Comment Re:SubjectsInCommentsAreStupid (Score 1) 319

Very true, but it goes beyond that. This:

free software is controlled by its users

...is the worst piece of misinformation in Stallman's essay that is continuously repeated on Slashdot and elsewhere. Free software is controlled by the people who write it and to a (much) lesser degree by the people who are willing to read and edit the source code before compiling it and installing it. If you're Richard Stallman, congratulations! The "user" does turn out to control the software. But for 99% of the world, that's just not true, and the only value in "free software" is that you're trading trust in a faceless company with trust in a bunch of programmers who you don't know either. Opinions will vary on which of those entities is more trustworthy under various conditions.

Comment Re:news media has lost interest? (Score 4, Insightful) 513

Who says the general public doesn't care about it?

Polling shows that even back in July the US public knew the NSA was lying and disapprove of what's happening by 2:1.

But what can be done? "Outrage" doesn't achieve anything. It became abundantly clear the moment senior members of the military were caught lying and nothing was done, that what the public think doesn't matter. So why should the public make a fuss? Waste of energy.

CNN and the likes are just reflecting the fact that the general story is by now well known and not news. The NSA lies and is totally out of control. It does everything the most paranoid people ever imagined, and more. OK. Got it. Next story.

But make no mistake. The right people are still paying attention. Behind the scenes there's a lot going on in a lot of places. All kinds of people who previously would not have included government agencies in their threat models are now starting to do so. Change will take years, perhaps decades, and enormous amounts of technical talent is going to be wasted fighting the US government by trying to blind it with more effective encryption. Success is by no means guaranteed. But without a doubt those members of the general public who have the ability to take part in that are still paying attention.

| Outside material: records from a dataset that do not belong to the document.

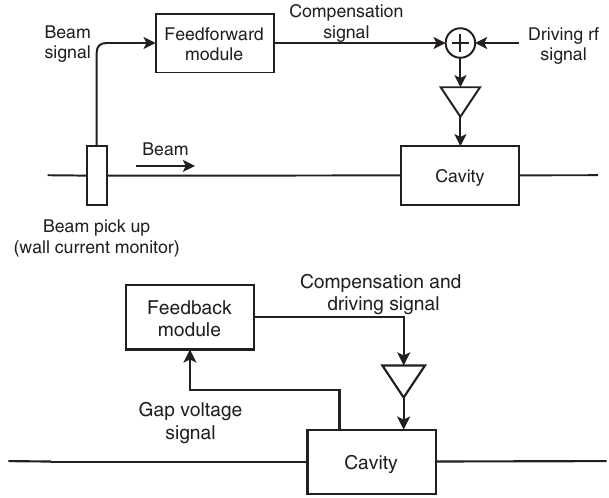
FIG. 1. Conceptual diagrams of (top) the rf feedforward method and (bottom) the voltage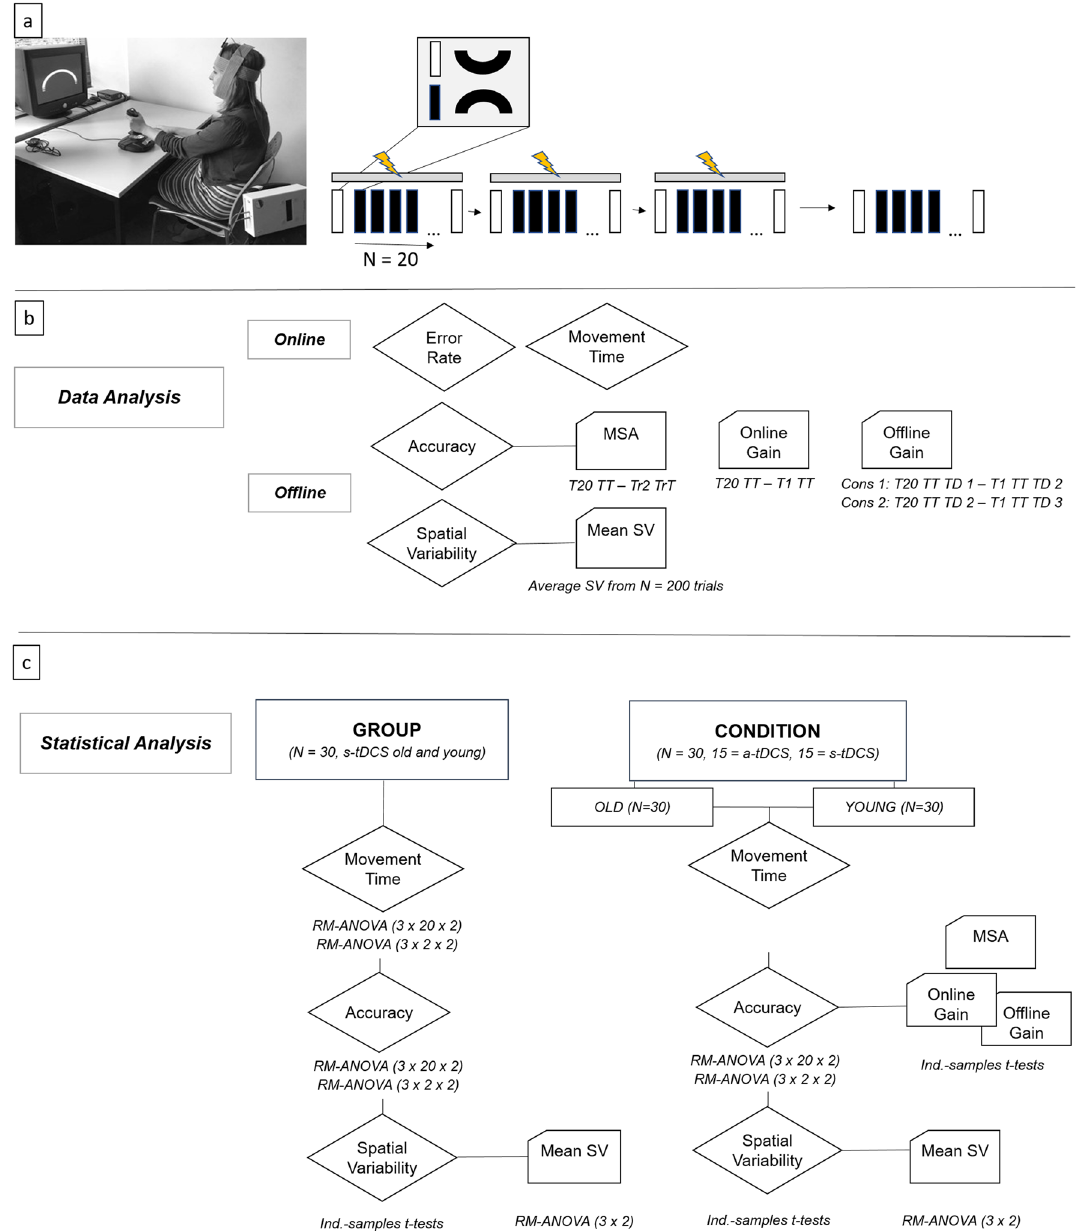
Figure 1. ( a ) Study design. Participants sat facing a computer screen with their left wrist on a joystick while they received 20 min of a-tDCS or s-tDCS over the contralateral primary motor cortex. Their main task was to move the cursor from the start to the target box through the arc channel without exceeding the channels boundaries as fast and as accurately as possible. The study consisted of three consecutive training days with tDCS (indicated by yellow flash) seperated by 24 h and a retention day without tDCS 1 week later. Each training day consisted of 20 learning (black rectangle) and 2 transfer trials (white rectangle). Learning trials included upward movements in clockwise direction, transfer trials downward movements in counter-clockwise direction. ( b ) Data analysis. MSA: movement specific accuracy, TT: training trial, TrT: transfer trial, TD1: training day 1, TD2: training day 2, TD3: training day 3, SV: Spatial Variability. Online calculations included movement time and error rate calculation. Offline calculations included accuracy calculation (1-error rate) and calculation of SV (variability of time-normalized radial position data). Furthermore, subparameters of accuracy were calculated: MSA corresponds to the absolute difference between last TT (T20) and second TrT (Tr2). Online gain scores were calculated as difference between T20 TT and T1 TT. Offline gain scores were calculated as differences between last and first TT of consecutive TDs, values > 0 represent skill consolidation and values < 0 represent skill loss. ( c ) Statistical analysis. RM-ANOVA: repeated-measures analysis of variances, ind-samples t-tests: independent samples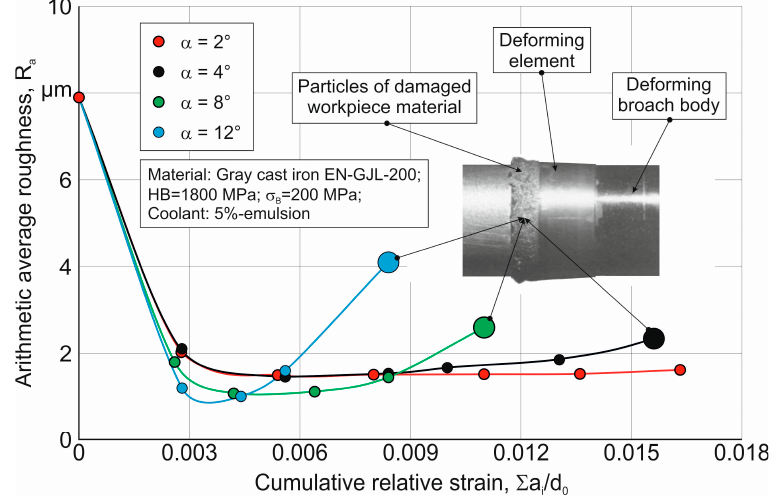
Figure 7. Effect of cumulative relative strain on the arithmetic average roughness R a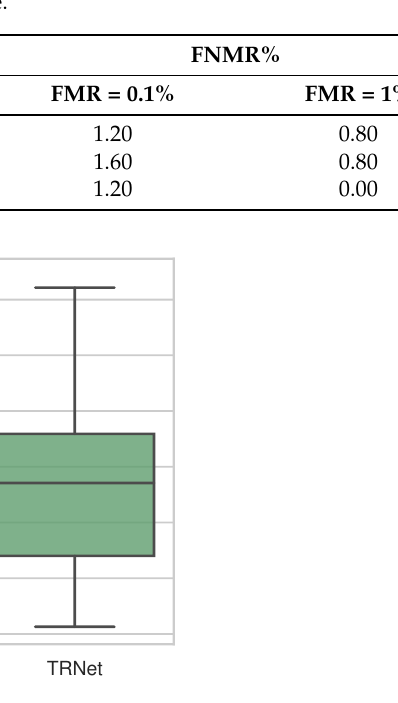
Figure 17. Boxplots showing the effect of tattoo removal on biometric comparison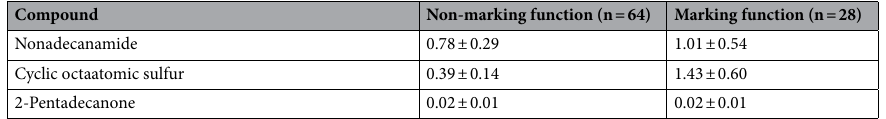
Table 4. Relative proportions (mean ± SE) of compounds in feces of Iberian wolves ( Canis lupus signatus ) depending on the presumably marking function of these feces in intraspecific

Comment Re:They were greedy (Score 3, Interesting) 320

Yes actually.

Currently most casinos have 1080P 120fps broadcast quality security cameras on the tables. They can see the slightest thing and zoom in to check the sex on the fly that just landed.

They also have cameras UNDER the table edge watching you if you try to hand off something to someone sitting next to you.

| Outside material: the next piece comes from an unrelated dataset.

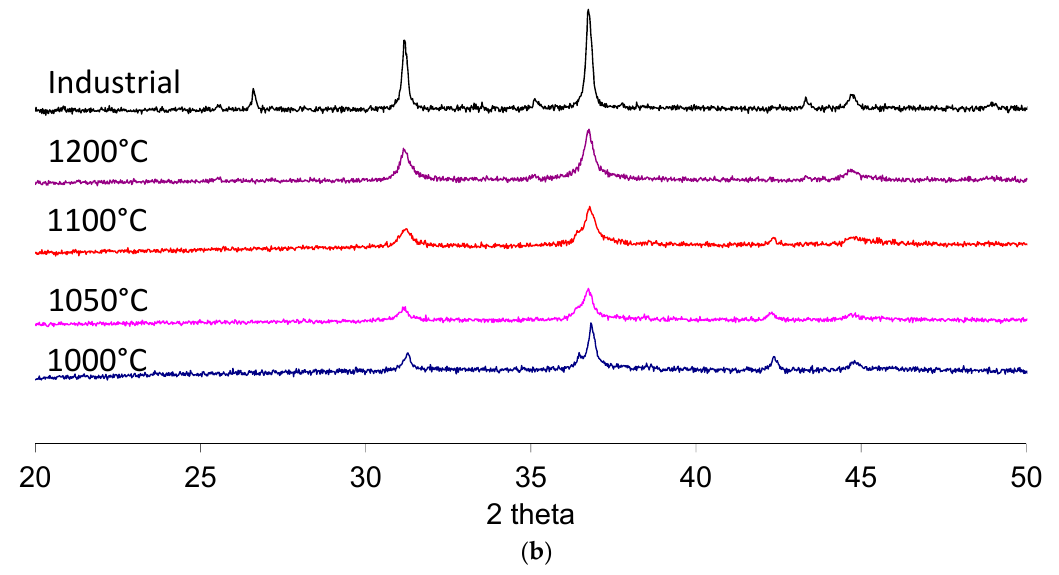
Figure 4. X-Ray diffraction patterns of powders calcined at 1000–1200 °C by different techniques: ( a ) conventional heating in a muffle furnace; ( b ) microwave heating, compared to the industrial standard pigment.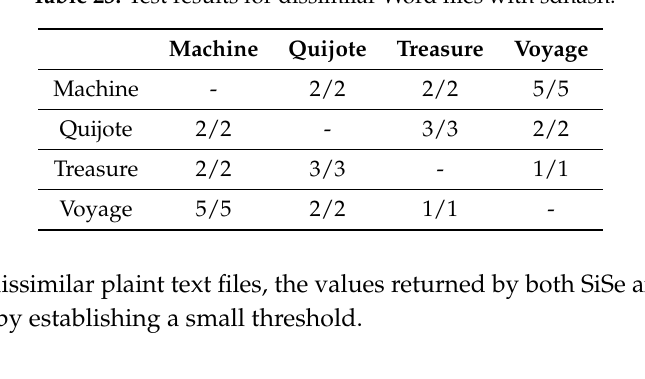
Table 23. Test results for dissimilar Word files with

Comment Re:Traffic analysis; diverse double compiling (Score 2) 319

"End-to-end cryptography won't stop "them" from seeing with whom you communicate, how often, where, and when."

It can if you have a clue how to. For example, Stenography in a photo. if EVERY SINGLE photo you post on facebook has a 2048 byte sample of /dev/random shoved inside of it, they will never know that the photo of the shaved cat actually holds a 2048 byte encrypted message in it.

It's called hiding in the noise floor, you just need to raise the noise floor.

plus with the proliferation of Social media I dont have to send Ralph my message. I just post it to twitter, facebook, etc... they cant tell WHO I sent it to because my WHO is the world, and Ralph has to just have an IQ above that of a salad bar to figure out how to look for my message.

Comment Re:SubjectsInCommentsAreStupid (Score 4, Insightful) 319

You dont need end to end trust chain.

You need your endpoints trusted and treat the rest as hostile, like you should have always been doing if you had any real interest in security. The NSA revelation's are that your endpoints are compromised.

If I have secure endpoints, the technology is out there to easily transmit data in a way that in uncrackable in any useable amount of time. There are a lot of FUD claims that came out of the Snowden release flurry floating about that just do not add up. YES if the encryption system is compromised it's cracked, but not all of them are.

Plus they dont NEED to crack your communication if they own your endpoints, and I am certain that is their current operation as it makes sense.

So secure your endpoints and stop worrying.